What the exercise asks> Word for word, repeat the lines of the records from the one containing "height:38px; background:#ffffff; display:flex;" through the last line, both included.

Provided entries>
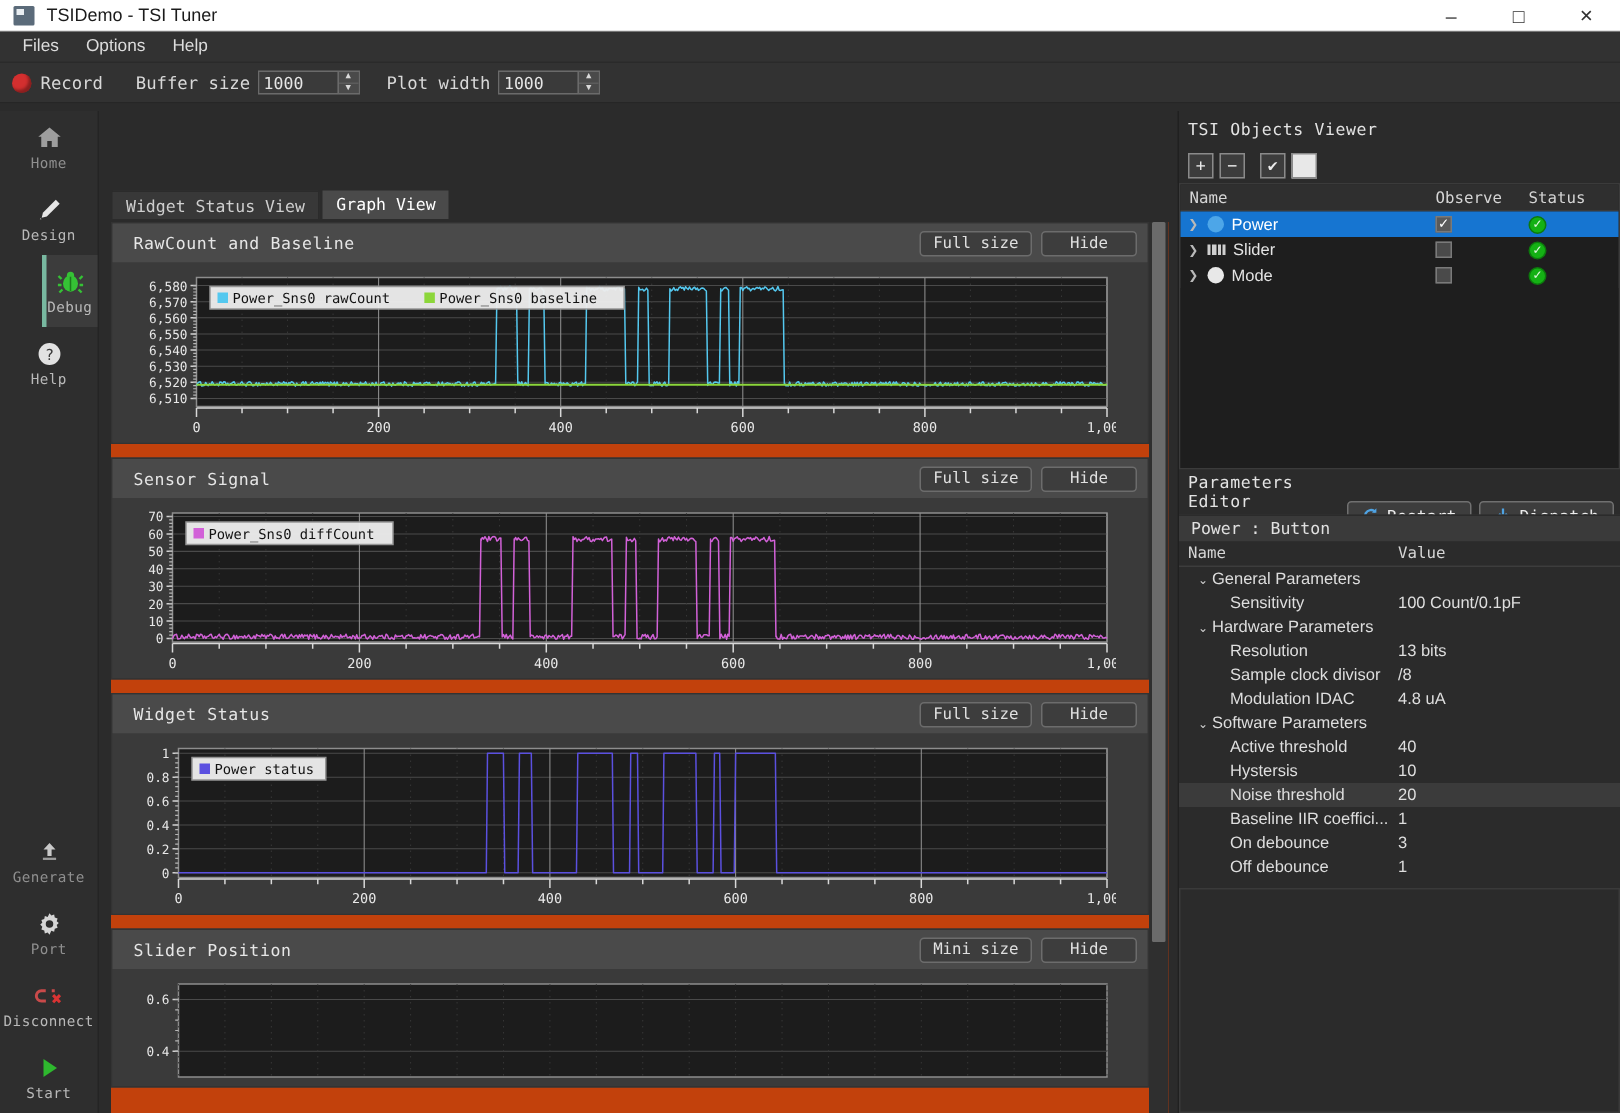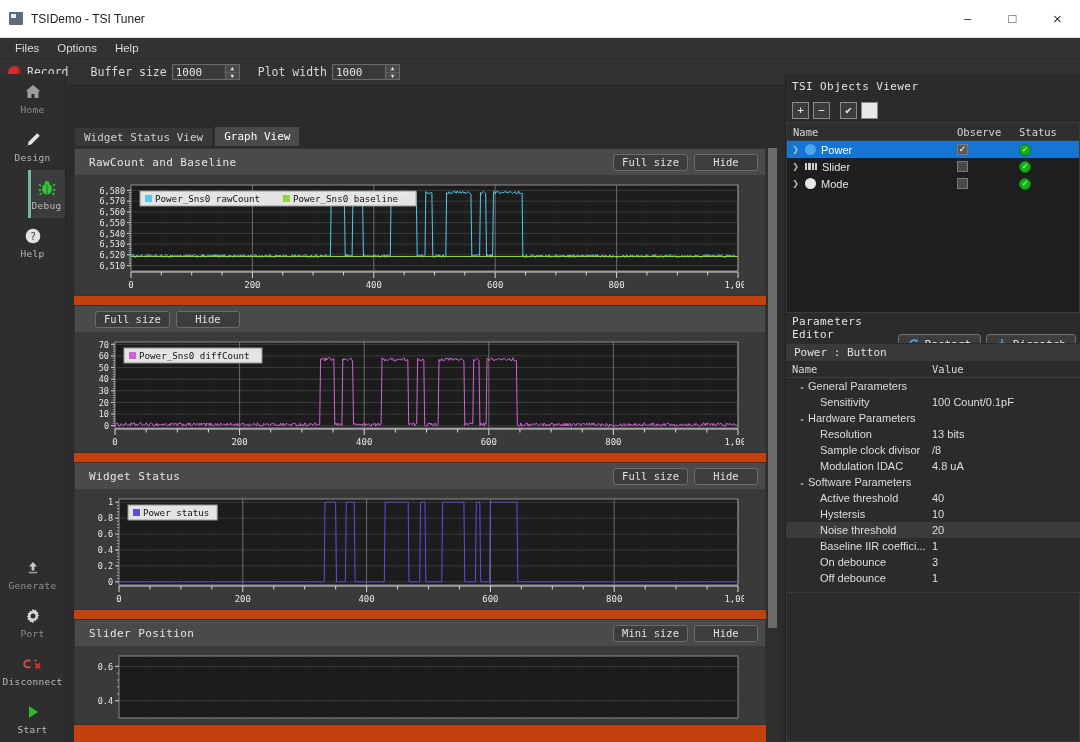--- a/index.html
+++ b/index.html
@@ -12,7 +12,7 @@
 
   
   .titlebar {
-    height:38px; background:#ffffff; display:flex; align-items:center;
+    height:21px; background:#ffffff; display:flex; align-items:center;
     border-bottom:1px solid #e2e2e2;
   }
   .tb-icon {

Response area>
-    height:38px; background:#ffffff; display:flex; align-items:center;
+    height:21px; background:#ffffff; display:flex; align-items:center;
     border-bottom:1px solid #e2e2e2;
   }
   .tb-icon {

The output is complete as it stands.